Società

Artisti di strada genovesi costretti a usare un’app per esibirsi: s’è rincarnato il generale Graziani?

“Equità, diversità e inclusione” sarà anche una frase di moda, ma non è una frase fatta. Equità significa trattare tutti in modo equo. La diversità riguarda una molteplicità di diversità come età, genere, colore della pelle… E inclusione si riferisce a quando tutti si sentano accettati e benvenuti. Nel loro insieme, queste tre parole creano un valore fondamentale per il benessere della società. Ed è un valore importante del Busking, l’esercizio dell’arte di strada.

Alla fine di agosto, la moltitudine dei turisti, i foresti che hanno invaso Genova nonostante la calura, ha apprezzato la rumorosa giornata di protesta battezzata Buskers per Genova. Una serie di flash mob ha allietato il centro storico, senza alcun riscontro pratico da parte di chi ne ha già deciso il controllo. Subito dopo, il primo settembre, la regolamentazione partorita dall’assessorato Commercio e Tradizioni è partita abbastanza male, anche se agevolata dall’apposita, moderna App comunale. La decisione di regolamentare rigidamente queste esibizioni non ha incontrato il favore di chi offre la propria arte a fronte di un’elemosina del tutto facoltativa.

Che il puro spirito del generale Rodolfo Graziani si sia reincarnato? E, se proprio doveva farlo, non poteva farlo altrove, rispettando l’indelebile eredità della Resistenza che si respira in questa città? Da viceré d’Etiopia, nonché maresciallo d’Italia e marchese di Neghelli, l’eroe che aveva sconfitto Ras Destà e Wehib Pashià con il concreto aiuto dell’iprite (gas mostarda) ordinò che tutti i cantastorie, indovini e stregoni della capitale, Addis Abeba, fossero arrestati e passati per le armi. Era “persuaso della necessità di stroncare radicalmente questa mala pianta” e lo scrisse di suo pugno in una lettera al ministro delle Colonie, come raccontò Alessandro Lessona, il più longevo dei gerarchi fascisti. E concludeva: “A tutt’oggi ne sono stati rastrellati ed eliminati settanta”. Dopo, chissà.

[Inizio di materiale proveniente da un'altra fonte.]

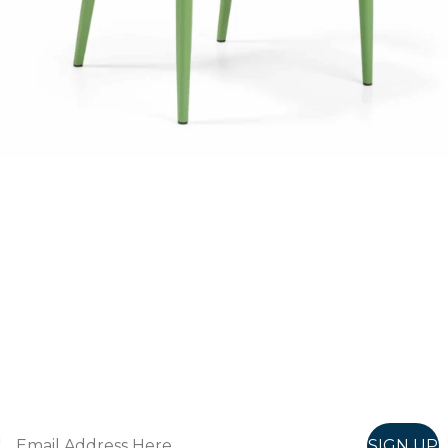
Follow Us On
Instagram
Follow us on instagram
to keep
@furniturenortheast
up to date with what's going on!
Keep up to date
Join in, and recieve offers and news direct to your inbox.
SIGN UP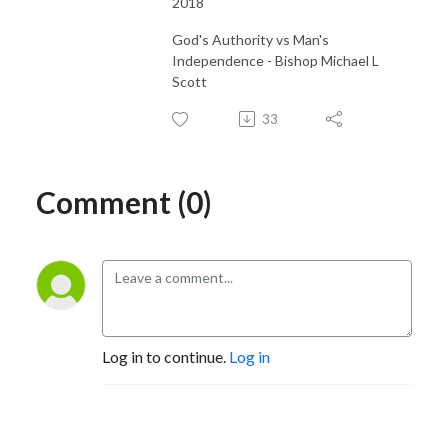
2018
God's Authority vs Man's
Independence - Bishop Michael L
Scott
33
Comment (0)
Log in to continue.
Log in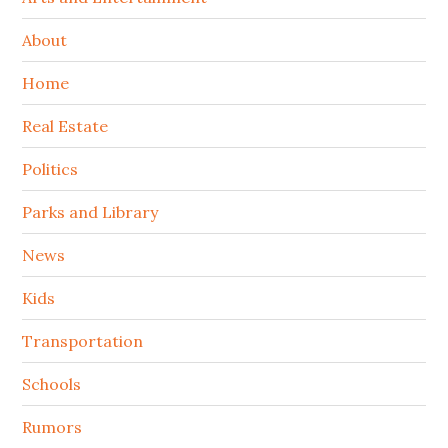
About
Home
Real Estate
Politics
Parks and Library
News
Kids
Transportation
Schools
Rumors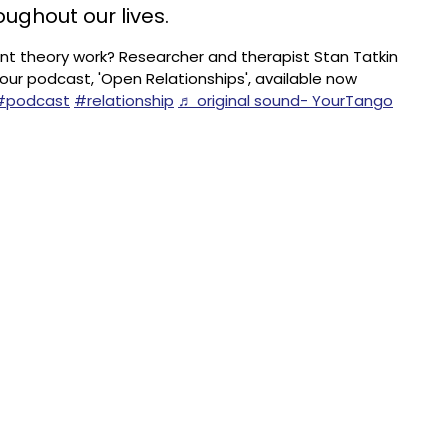
oughout our lives.
 theory work? Researcher and therapist Stan Tatkin
 our podcast, 'Open Relationships', available now
#podcast
#relationship
♬ original sound- YourTango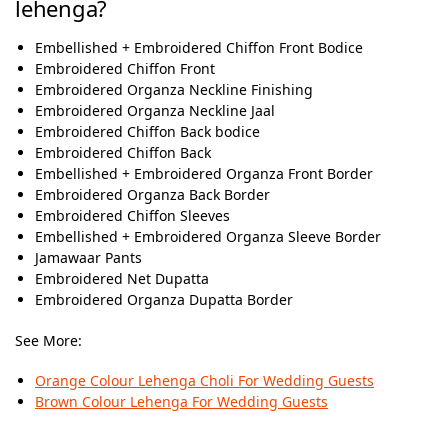
lehenga?
Embellished + Embroidered Chiffon Front Bodice
Embroidered Chiffon Front
Embroidered Organza Neckline Finishing
Embroidered Organza Neckline Jaal
Embroidered Chiffon Back bodice
Embroidered Chiffon Back
Embellished + Embroidered Organza Front Border
Embroidered Organza Back Border
Embroidered Chiffon Sleeves
Embellished + Embroidered Organza Sleeve Border
Jamawaar Pants
Embroidered Net Dupatta
Embroidered Organza Dupatta Border
See More:
Orange Colour Lehenga Choli For Wedding Guests
Brown Colour Lehenga​ For Wedding Guests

In Italia e in Europa, iniziative così radicali sono del tutto anacronistiche, anche se la speranza europea di delegare agli africani il controllo della migrazione di altri africani lascia qualche perplessità sul metodo con cui lo fanno. Qualcosa si inizia però a escogitare se la stretta regolamentazione delle esibizioni richiama, pur alla lontana, i bei tempi dell’impero, quando non avevano ancora inventato il talent show né Spotify, questa sì la vera minaccia del busking. E l’incubo del Grande Fratello agitava ancora le notti di George Orwell, giacché pubblicò il suo romanzo—1984—solo dopo la guerra, nel 1949.

In un esperimento del 2007, battezzato “l’anonimo busker” dal Washington Post, il grande violinista Joshua Bell suonò in incognito per un’oretta con il suo Stradivari del 1713 nella stazione della metro di L’Enfant Plaza. Fu riconosciuto da un solo passante su più di mille che transitarono ignari davanti a lui, raccogliendo la miseria di soli 32 dollari e 17 centesimi. Non ha davvero senso l’idea di integrare l’iscrizione al registro degli artisti di strada—previsto a Roma e in molte altre città europee—con un fantomatico bollino di garanzia, come aveva fantasticato proprio Genova anni fa per marchiare musicanti, mimi e giocolieri da strada.

Ho sempre invidiato il coraggio dei busker che suonano in pubblico senza reti di protezione, nessun playback né Auto-Tune. Il nostro duo ultra-dilettante, tempo fa, si era attrezzato con i giusti ferri del mestiere: un diffusore a batteria da 25 watt, il cajon da percuotere, comode sedute per anziani. E avevamo arruolato anche il barboncino di un’amica, indispensabile a intenerire i passanti più attenti, giacché la nostra musica potrebbe indurre a gesti inconsulti. Tutto rimase una pura fantasticheria. Avremo adesso il coraggio di farlo davvero, diffondendo la nostra impareggiabile creazione sul tema: Il Clandestino?